*Tekstfragment*
━━━━
De rechtbank zal de verdachte ook vrijspreken van het onder 1 meer subsidiair ten laste gelegde.
Aan de verdachte is ten laste gelegd dat hij de verbalisant heeft bedreigd door met een mes stekende bewegingen in diens richting te maken. Overeenkomstig hetgeen hiervoor is overwogen kunnen steken en ook stekende bewegingen met een mes niet bewezen worden verklaard. Op grond van de bewijsmiddelen kan naar het oordeel van de rechtbank wel worden vastgesteld dat de verdachte de verbalisant heeft bedreigd door middel van het tonen van een mes. Dit laatste is echter niet ten laste gelegd. Nu de rechtbank alleen feiten bewezen kan verklaren die in de tenlastelegging genoemd staan, zal zij de verdachte vrijspreken.
Met de verdediging is de rechtbank van oordeel dat er onvoldoende wettig en overtuigend bewijsmateriaal voorhanden is om te komen tot het bewijs dat de verdachte het ten laste gelegde onder 2 primair heeft gepleegd, zodat hij hiervan moet worden vrijgesproken.
Het staat voor de rechtbank vast dat de verdachte de haren van aangeefster heeft vastgepakt en vervolgens haar met haar hoofd ergens tegenaan heeft geslagen. Dit laatste zou kunnen leiden tot zwaar lichamelijk letsel. Uit de inhoud van het dossier blijkt alleen niet met welke kracht dit is gebeurd. De rechtbank kan hierdoor niet buiten redelijke twijfel vaststellen dat sprake was van een zodanige kracht dat dit zou kunnen hebben geleid tot zwaar lichamelijk letsel.
━━━━
*Opdracht 1*
Som alle handelingen van de verdachte op die de rechtbank volgens het tekstfragment wel heeft vastgesteld.
*Opdracht 2*
Leg uit waarom de rechtbank de verdachte in het tekstfragment vrijspreekt van het onder 1 meer subsidiair ten laste gelegde.
Baseer je uitsluitend op het tekstfragment.

*Fragment materiaal*
━━━━
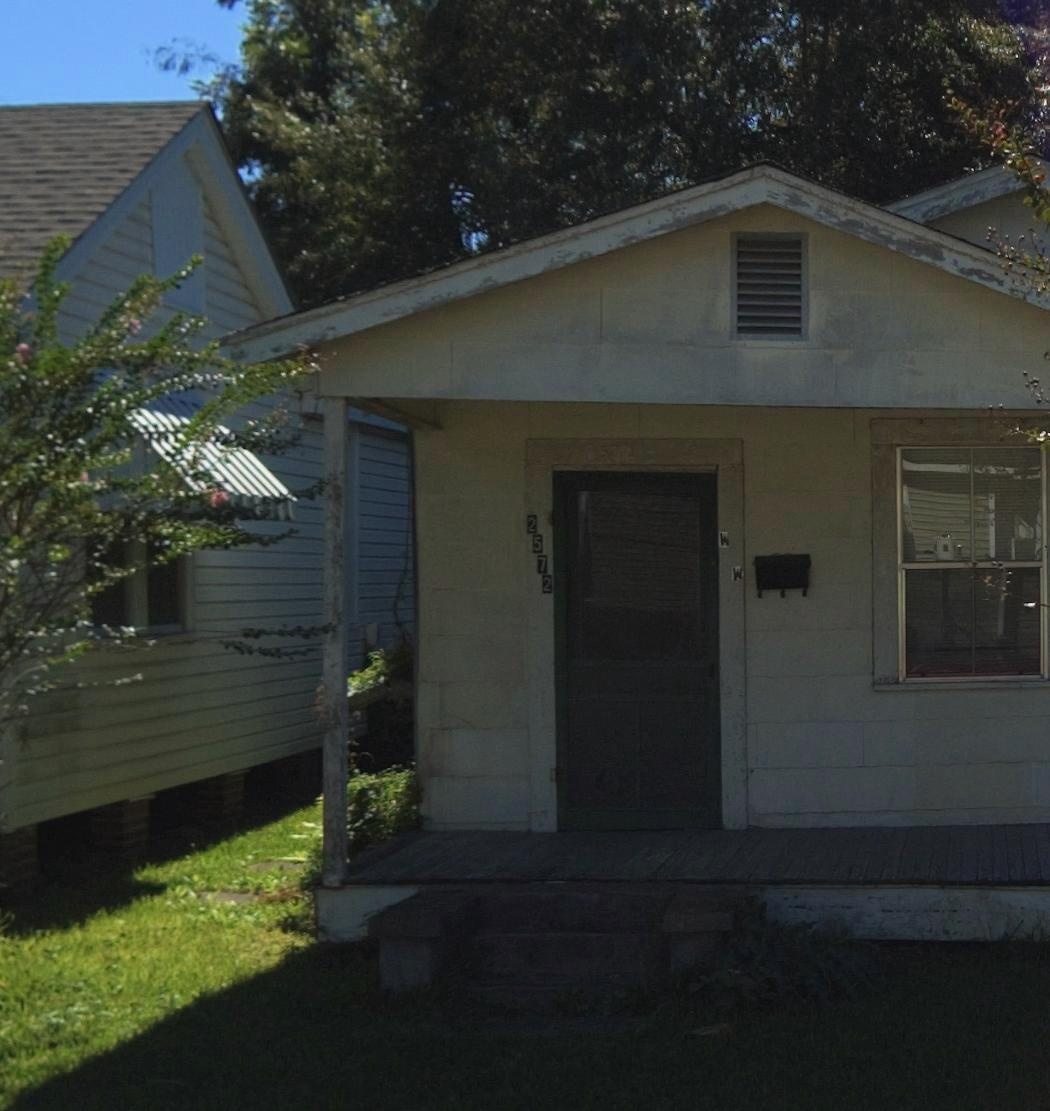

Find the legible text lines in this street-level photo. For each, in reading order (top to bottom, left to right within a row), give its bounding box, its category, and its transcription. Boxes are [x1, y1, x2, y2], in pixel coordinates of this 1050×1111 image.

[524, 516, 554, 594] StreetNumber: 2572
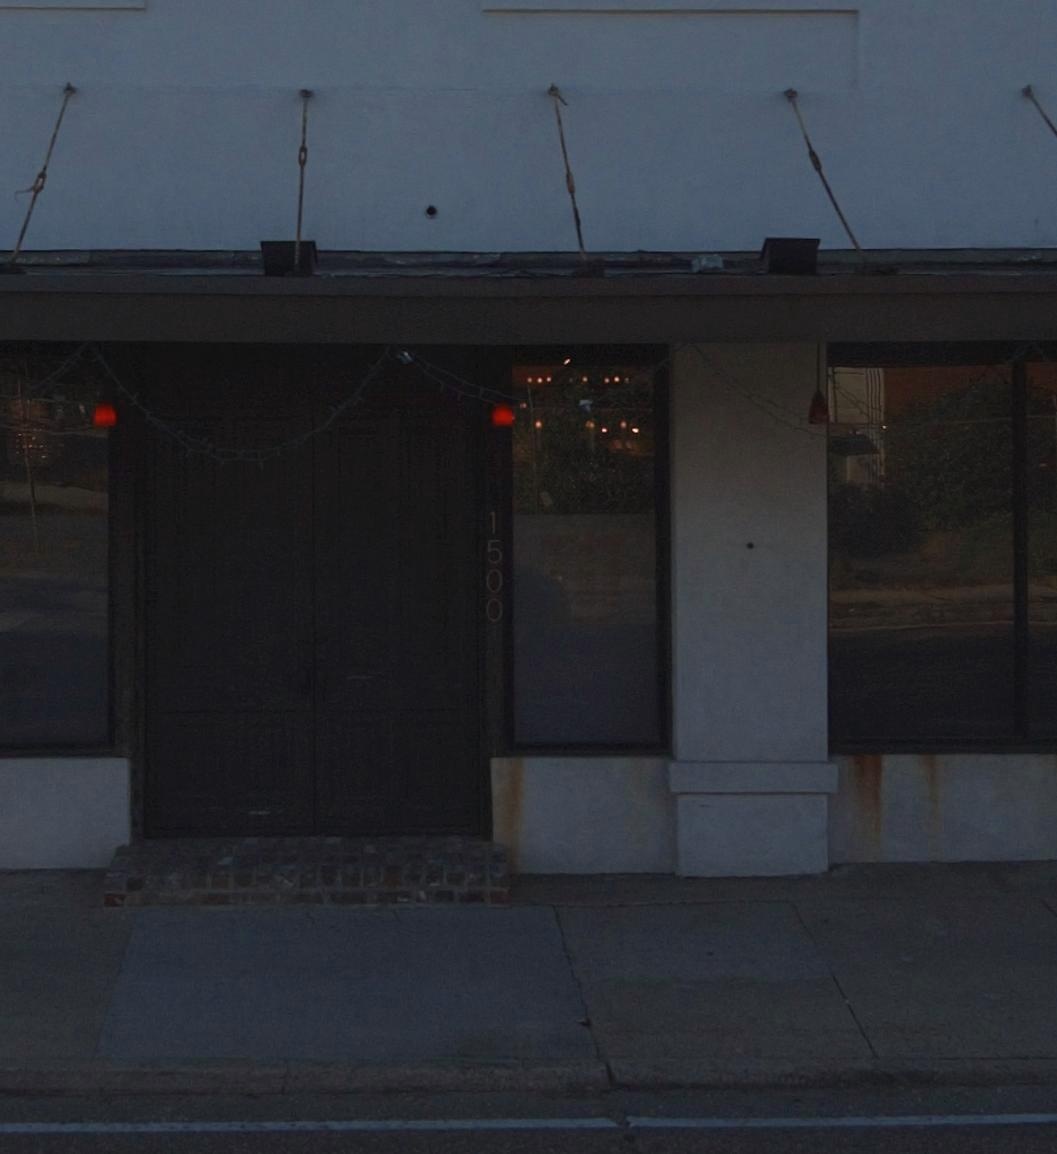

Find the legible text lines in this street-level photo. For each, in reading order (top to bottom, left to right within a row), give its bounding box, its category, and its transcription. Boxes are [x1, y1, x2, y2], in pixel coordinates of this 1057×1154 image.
━━━━
*Antwoord 1*
- Hij heeft de verbalisant bedreigd door een mes te tonen.
- Hij heeft de haren van aangeefster vastgepakt.
- Hij heeft aangeefster met haar hoofd ergens tegenaan geslagen.

*Antwoord 2*
Stekende bewegingen met een mes in de richting van de verbalisant kunnen niet bewezen worden verklaard. Wel staat vast dat de verdachte de verbalisant heeft bedreigd door een mes te tonen, maar dat is niet ten laste gelegd. De rechtbank kan alleen feiten bewezen verklaren die in de tenlastelegging staan.